Een marathon op lange latten. Lopen door de sneeuw, een heuvel op, glijden naar beneden, in de verte schiet een konijn weg tussen de dennenbomen. De kou slaat op de longen, de ademhaling ging al veel te snel, maar nu het pad omhoog loopt, begint het lichaam wel heel erg te protesteren. Het parcours is vijftig kilometer lang, het hart bonkt twee uur maximaal. Is er nog energie voor een eindsprint? Stokken in de lucht, de coördinatie met de ski’s klopt niet meer helemaal, dan is daar eindelijk de finish. De langlaufers laten zich vallen in de sneeuw. Geen eentje uitgezonderd. Slijmdraden hangen aan de kin, de ribbenkast schokt alle kanten op, ongecontroleerd hijgen. “Zuurstof, zuurstof”, schreeuwt het lichaam. “Een kop warme chocolademelk met slagroom”, denkt het publiek. Of een Jägermeister. Of Glühwein misschien.

De Noren zijn er gek op. Op alcohol en langlaufen. Jezelf pijn doen in de sneeuw, het liefst met een geweer op de rug. Iedere vier jaar wordt reikhalzend uitgekeken naar de sneeuwlopers. Een Noor die een gouden medaille wint bij het langlaufen of op de biatlon verdient net zo veel respect als de Vikingen Askold en Dir in de achtste eeuw. Langlaufer Björn Daehli is de grootste held van Noorwegen. Met acht gouden medailles en vier zilveren is hij nog altijd de meest succesvolle wintersporter aller tijden. Biatleet Ole-Einar Björndalen doet het met vijf gouden en drie zilveren medailles iets rustiger aan, maar ook hij heeft een onuitwisbare indruk achtergelaten. Dit jaar zijn de Noren opnieuw favoriet voor goud op het koningsnummer. Iedere Noor maakt een goede kans, maar Petter Northug beschikt over de beste papieren. Het parcours in Vancouver is niet overdreven zwaar, er wordt een omvangrijke kopgroep aan de finish verwacht en de regerend wereldkampioen beschikt over de sterkste eindsprint.

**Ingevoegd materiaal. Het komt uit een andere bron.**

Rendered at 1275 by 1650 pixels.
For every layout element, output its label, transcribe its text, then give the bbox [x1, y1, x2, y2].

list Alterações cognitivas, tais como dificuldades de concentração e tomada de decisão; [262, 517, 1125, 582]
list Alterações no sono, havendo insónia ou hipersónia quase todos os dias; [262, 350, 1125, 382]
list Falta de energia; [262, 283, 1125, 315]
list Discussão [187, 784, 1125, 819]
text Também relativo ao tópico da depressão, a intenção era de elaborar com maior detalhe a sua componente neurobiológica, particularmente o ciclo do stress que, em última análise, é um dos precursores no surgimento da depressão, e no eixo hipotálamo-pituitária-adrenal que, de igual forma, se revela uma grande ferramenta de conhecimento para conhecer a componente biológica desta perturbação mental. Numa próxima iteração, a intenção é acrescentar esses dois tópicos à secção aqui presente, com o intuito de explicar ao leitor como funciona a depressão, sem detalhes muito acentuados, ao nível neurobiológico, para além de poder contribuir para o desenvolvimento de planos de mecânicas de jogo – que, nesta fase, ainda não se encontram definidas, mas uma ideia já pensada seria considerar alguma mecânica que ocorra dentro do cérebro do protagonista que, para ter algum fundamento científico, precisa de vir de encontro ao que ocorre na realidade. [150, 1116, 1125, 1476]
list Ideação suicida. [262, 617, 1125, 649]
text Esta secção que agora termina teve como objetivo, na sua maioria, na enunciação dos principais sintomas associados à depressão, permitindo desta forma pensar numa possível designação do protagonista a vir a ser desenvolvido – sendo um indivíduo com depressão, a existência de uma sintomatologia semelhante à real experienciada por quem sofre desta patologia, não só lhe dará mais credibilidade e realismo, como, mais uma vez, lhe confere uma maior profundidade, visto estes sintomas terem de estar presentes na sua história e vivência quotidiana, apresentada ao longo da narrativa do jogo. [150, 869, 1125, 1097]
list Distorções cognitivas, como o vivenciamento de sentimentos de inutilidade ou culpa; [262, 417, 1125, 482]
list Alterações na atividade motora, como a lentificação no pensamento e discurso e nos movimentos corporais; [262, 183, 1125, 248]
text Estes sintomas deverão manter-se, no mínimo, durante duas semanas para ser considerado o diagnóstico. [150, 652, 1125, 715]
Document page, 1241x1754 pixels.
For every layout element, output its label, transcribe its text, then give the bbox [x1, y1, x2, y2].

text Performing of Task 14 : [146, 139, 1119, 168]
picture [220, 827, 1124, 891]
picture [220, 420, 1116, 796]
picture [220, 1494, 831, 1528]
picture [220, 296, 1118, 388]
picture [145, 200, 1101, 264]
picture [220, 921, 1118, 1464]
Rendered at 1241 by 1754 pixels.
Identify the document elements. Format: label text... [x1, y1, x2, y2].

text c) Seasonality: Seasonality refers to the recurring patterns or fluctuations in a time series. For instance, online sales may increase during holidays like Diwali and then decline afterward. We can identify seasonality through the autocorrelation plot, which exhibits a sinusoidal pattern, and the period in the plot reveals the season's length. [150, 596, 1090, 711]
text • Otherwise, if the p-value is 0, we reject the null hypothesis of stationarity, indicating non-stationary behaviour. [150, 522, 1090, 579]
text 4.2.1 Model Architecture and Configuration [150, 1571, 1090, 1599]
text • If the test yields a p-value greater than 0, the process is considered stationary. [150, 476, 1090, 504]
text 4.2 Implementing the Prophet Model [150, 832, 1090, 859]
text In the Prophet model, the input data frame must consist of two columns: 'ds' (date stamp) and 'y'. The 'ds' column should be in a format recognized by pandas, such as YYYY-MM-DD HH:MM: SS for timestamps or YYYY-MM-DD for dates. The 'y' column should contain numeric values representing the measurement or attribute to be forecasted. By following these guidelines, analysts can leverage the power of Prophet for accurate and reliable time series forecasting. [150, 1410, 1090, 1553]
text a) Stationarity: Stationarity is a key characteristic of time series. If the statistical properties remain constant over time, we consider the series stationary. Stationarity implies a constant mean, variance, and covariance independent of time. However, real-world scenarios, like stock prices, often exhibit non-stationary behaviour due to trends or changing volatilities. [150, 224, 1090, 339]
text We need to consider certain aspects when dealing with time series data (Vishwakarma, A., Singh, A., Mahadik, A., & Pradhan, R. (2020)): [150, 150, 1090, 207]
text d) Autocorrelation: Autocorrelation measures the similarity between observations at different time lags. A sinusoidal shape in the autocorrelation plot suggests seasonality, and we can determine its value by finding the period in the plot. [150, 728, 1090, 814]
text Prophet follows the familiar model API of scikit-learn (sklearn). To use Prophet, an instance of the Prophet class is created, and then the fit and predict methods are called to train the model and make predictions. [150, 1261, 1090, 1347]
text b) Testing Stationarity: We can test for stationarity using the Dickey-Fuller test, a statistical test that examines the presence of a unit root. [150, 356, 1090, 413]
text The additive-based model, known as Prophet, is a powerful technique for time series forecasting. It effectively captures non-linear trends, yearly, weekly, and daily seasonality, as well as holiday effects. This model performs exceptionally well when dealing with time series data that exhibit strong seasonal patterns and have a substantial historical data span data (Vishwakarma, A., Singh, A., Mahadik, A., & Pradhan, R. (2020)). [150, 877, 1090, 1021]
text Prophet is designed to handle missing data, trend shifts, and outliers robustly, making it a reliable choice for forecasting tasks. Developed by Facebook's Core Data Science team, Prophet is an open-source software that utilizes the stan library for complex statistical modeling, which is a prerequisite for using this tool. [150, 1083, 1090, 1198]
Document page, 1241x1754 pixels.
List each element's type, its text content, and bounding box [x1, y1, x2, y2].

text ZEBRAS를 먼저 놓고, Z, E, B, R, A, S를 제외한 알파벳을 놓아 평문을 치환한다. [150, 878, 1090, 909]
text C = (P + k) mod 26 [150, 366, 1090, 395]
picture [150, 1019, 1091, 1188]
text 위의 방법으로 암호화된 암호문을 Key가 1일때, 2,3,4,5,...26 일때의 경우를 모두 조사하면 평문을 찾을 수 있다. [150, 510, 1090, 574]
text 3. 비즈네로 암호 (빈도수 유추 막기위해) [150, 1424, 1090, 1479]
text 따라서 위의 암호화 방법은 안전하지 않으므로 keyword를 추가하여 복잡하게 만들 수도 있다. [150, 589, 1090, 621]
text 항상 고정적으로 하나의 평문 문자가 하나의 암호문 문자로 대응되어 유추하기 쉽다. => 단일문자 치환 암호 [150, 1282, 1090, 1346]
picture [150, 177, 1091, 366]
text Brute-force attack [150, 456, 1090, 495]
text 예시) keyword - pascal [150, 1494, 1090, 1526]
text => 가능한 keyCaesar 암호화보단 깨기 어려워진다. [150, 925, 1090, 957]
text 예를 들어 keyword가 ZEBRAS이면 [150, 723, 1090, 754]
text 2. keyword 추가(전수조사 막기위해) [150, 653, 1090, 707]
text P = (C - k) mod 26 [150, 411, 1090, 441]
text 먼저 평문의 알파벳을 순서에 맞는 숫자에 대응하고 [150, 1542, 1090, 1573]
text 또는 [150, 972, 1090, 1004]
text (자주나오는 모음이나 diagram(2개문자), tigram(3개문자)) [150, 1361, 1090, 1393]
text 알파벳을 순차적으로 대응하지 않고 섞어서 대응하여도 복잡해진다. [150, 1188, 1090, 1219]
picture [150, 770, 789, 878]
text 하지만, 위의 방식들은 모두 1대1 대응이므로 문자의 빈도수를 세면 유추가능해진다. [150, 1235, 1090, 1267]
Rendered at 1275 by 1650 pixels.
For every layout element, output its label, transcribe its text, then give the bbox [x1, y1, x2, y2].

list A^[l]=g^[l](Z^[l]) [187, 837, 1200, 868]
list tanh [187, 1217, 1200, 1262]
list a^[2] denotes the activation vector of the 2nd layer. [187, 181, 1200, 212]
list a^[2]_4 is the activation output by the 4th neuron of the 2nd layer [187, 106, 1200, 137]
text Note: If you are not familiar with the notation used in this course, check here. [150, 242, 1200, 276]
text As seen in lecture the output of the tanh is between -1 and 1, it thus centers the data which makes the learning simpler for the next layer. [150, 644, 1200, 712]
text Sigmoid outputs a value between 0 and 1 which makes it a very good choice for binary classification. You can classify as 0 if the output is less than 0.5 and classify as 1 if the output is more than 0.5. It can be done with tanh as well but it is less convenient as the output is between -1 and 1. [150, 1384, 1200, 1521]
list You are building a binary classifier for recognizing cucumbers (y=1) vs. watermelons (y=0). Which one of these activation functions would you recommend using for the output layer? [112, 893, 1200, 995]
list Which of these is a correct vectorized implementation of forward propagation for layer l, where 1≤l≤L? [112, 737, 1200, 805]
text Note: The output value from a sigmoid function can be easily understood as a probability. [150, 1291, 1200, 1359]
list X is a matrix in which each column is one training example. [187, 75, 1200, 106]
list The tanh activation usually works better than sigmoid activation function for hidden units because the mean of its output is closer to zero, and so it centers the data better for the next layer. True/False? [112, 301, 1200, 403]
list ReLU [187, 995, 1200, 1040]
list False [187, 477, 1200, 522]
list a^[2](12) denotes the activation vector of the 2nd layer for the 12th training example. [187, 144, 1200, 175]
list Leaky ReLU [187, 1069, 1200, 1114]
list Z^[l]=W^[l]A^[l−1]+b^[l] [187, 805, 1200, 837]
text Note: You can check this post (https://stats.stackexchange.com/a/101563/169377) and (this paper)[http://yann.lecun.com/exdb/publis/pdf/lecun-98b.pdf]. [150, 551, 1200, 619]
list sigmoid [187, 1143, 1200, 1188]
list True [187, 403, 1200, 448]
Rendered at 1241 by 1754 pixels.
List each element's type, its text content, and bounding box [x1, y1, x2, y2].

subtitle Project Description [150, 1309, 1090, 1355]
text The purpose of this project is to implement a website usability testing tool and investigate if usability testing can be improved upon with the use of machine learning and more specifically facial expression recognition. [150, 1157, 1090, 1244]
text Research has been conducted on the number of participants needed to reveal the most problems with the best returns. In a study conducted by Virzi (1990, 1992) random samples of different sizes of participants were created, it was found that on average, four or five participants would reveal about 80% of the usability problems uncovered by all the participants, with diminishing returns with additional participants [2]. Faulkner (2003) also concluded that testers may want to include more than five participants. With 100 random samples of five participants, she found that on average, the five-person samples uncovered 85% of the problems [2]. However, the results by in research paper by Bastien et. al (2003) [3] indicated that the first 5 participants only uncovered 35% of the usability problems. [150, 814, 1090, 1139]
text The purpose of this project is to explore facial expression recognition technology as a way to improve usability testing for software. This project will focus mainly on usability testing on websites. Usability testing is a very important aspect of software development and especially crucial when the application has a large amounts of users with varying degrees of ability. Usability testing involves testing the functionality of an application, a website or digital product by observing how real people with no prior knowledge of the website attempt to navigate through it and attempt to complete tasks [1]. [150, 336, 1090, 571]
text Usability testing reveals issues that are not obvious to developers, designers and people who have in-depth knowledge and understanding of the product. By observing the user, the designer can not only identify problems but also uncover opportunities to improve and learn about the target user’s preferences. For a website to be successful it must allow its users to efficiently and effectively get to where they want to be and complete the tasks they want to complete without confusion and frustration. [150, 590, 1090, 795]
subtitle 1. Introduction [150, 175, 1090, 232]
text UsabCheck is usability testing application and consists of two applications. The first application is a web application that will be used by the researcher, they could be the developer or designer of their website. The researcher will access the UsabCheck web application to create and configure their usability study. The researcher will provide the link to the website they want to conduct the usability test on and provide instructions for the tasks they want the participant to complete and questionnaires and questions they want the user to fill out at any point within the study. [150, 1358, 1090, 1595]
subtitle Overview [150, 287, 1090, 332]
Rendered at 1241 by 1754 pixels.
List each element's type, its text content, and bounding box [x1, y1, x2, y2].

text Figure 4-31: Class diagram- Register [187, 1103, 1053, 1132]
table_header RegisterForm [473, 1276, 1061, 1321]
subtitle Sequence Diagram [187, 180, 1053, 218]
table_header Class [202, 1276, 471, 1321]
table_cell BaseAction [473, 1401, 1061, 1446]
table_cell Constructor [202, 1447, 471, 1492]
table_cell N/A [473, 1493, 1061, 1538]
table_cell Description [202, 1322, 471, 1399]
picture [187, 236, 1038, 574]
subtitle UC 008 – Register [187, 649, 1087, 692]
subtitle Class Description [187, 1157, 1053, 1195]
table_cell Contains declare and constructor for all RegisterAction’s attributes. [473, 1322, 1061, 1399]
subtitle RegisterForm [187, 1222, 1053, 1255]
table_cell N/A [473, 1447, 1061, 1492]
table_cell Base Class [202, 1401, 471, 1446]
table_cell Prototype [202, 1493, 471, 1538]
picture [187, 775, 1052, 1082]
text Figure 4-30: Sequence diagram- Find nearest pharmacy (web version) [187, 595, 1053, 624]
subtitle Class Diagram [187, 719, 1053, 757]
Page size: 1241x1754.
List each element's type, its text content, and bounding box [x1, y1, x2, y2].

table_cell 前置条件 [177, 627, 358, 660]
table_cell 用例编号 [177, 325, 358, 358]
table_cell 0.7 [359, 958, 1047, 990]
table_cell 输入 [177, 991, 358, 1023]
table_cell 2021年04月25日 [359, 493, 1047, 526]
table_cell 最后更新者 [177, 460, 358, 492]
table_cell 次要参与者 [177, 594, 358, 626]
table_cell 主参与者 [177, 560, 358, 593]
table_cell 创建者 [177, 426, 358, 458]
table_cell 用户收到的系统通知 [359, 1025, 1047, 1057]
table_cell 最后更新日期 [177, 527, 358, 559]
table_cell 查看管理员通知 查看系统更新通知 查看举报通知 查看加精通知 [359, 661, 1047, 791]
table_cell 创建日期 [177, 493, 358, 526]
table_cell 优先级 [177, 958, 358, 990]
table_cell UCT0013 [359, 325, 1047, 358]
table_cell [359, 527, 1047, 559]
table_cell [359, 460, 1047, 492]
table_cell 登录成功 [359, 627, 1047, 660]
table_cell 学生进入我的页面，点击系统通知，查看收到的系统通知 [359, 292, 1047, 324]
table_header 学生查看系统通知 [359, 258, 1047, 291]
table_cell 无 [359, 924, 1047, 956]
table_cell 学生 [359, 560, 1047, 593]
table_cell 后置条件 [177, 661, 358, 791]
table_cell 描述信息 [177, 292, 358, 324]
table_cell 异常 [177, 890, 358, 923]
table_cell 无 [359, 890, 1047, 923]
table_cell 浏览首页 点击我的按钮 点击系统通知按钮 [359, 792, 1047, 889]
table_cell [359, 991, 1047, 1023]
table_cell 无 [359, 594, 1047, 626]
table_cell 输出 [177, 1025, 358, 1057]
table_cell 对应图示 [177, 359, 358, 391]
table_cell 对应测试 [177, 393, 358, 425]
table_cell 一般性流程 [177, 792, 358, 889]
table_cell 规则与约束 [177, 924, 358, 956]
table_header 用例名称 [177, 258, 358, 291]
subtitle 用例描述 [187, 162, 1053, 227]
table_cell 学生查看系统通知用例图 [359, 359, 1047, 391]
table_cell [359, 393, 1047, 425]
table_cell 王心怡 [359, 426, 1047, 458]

Kris Freeman denkt er anders over. De beste Amerikaanse langlaufer van de laatste decennia betwijfelt of het parcours niet zwaar genoeg is. “In januari 2009 won Pietro Piller Cottrer een 30 kilometer testrace in Vancouver. Hij kwam alleen aan de finish. Er moeten hellingen in het parcours zijn die dat mogelijk maakt.” Een Amerikaan die aan langlaufen doet. Het moet een wereldreiziger zijn, een einzelgänger die niet voor basketbal, honkbal of ijshockey heeft gekozen. Een individuele sporter die zijn lichaam beschouwt als zijn tempel, die naar Scandinavië reist voor een trainingskamp. In de Noorse bossen zijn tent opzet en rond een knetterend kampvuur spannende verhalen vertelt aan nieuwsgierige meisjes. Hij haalt zelfs een oude gitaar te voorschijn, de snaren niet op juiste spanning, maar zijn stem maakt alles goed. Hij zingt ‘Wash’ van Eddy Vedder, vertederend zacht en uiteraard de akoestische versie. De meisjes trekken de muts ver over de oren, kruipen aan weerszijde lekker tegen Kris aan en doezelen weg. De vaseline op de lippen glanst in de avondzon, de takjes knakken in het kampvuur. Morgen weer vroeg op!